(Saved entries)
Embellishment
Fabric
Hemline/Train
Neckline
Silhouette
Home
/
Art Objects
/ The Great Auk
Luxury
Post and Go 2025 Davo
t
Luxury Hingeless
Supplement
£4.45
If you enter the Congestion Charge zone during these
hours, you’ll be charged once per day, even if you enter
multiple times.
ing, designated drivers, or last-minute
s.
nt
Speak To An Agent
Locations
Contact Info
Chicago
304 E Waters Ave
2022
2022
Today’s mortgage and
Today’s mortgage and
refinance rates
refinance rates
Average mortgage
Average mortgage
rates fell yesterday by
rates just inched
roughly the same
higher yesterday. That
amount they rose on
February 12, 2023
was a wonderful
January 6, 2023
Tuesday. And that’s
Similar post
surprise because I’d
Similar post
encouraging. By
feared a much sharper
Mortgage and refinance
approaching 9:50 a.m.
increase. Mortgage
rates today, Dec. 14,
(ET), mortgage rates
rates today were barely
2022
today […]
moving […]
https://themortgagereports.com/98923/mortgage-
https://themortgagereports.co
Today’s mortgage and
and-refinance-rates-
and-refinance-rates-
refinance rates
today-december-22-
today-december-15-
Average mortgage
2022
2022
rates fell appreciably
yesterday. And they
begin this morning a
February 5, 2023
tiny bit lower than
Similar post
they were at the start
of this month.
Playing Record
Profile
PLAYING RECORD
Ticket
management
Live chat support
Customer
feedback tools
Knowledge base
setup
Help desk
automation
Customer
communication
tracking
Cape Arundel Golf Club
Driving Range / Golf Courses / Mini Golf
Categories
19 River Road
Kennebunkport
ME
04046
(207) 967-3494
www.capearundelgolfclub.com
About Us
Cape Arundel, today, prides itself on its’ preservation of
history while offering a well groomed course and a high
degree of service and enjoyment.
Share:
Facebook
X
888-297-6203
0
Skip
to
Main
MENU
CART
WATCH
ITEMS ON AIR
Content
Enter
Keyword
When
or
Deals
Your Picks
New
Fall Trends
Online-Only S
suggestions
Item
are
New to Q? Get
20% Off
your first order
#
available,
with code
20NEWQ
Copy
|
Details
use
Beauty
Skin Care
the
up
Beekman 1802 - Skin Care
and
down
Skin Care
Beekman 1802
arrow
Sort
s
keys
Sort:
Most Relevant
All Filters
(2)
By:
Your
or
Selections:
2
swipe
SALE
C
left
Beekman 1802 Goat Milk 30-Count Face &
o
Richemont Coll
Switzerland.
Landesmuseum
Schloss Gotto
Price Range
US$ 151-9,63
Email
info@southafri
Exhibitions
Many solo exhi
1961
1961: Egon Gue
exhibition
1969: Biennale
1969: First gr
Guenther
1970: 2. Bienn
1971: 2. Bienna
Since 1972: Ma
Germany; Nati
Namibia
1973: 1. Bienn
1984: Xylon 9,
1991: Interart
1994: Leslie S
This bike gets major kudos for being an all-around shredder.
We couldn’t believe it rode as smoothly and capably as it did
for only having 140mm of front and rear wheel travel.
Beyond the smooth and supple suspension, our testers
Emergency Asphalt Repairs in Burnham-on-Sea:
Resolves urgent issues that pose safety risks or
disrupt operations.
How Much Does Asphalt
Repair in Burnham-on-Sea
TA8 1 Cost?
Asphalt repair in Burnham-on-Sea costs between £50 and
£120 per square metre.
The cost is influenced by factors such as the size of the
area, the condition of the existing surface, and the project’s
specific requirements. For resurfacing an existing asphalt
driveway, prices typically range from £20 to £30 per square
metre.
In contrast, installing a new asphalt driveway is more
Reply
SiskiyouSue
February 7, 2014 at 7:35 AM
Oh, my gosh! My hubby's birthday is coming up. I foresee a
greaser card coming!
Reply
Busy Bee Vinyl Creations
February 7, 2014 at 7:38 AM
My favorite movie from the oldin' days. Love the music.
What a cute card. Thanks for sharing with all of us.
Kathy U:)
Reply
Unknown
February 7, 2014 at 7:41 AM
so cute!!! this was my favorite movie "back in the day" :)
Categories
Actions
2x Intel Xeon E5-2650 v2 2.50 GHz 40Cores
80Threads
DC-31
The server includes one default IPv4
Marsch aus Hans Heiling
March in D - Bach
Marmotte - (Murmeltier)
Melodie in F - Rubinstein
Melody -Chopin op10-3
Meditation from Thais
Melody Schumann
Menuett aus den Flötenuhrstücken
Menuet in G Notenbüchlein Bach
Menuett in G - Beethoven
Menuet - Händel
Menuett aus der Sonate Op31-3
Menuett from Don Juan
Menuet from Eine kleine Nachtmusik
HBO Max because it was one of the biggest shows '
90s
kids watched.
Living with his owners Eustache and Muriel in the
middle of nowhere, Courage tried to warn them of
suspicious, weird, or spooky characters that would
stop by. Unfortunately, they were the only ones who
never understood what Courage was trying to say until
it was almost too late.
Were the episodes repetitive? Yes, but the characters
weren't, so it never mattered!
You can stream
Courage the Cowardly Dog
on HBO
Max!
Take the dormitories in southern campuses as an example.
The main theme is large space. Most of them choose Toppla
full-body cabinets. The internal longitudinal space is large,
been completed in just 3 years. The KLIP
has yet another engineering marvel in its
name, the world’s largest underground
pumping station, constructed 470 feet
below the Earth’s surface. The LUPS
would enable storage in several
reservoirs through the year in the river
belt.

**Exercise instructions**
Repeat every line of the material above, from the very first line down to the line containing "communication", including both ends.

**Task answer**
Embellishment
Fabric
Hemline/Train
Neckline
Silhouette
Home
/
Art Objects
/ The Great Auk
Luxury
Post and Go 2025 Davo
t
Luxury Hingeless
Supplement
£4.45
If you enter the Congestion Charge zone during these
hours, you’ll be charged once per day, even if you enter
multiple times.
ing, designated drivers, or last-minute
s.
nt
Speak To An Agent
Locations
Contact Info
Chicago
304 E Waters Ave
2022
2022
Today’s mortgage and
Today’s mortgage and
refinance rates
refinance rates
Average mortgage
Average mortgage
rates fell yesterday by
rates just inched
roughly the same
higher yesterday. That
amount they rose on
February 12, 2023
was a wonderful
January 6, 2023
Tuesday. And that’s
Similar post
surprise because I’d
Similar post
encouraging. By
feared a much sharper
Mortgage and refinance
approaching 9:50 a.m.
increase. Mortgage
rates today, Dec. 14,
(ET), mortgage rates
rates today were barely
2022
today […]
moving […]
https://themortgagereports.com/98923/mortgage-
https://themortgagereports.co
Today’s mortgage and
and-refinance-rates-
and-refinance-rates-
refinance rates
today-december-22-
today-december-15-
Average mortgage
2022
2022
rates fell appreciably
yesterday. And they
begin this morning a
February 5, 2023
tiny bit lower than
Similar post
they were at the start
of this month.
Playing Record
Profile
PLAYING RECORD
Ticket
management
Live chat support
Customer
feedback tools
Knowledge base
setup
Help desk
automation
Customer
communication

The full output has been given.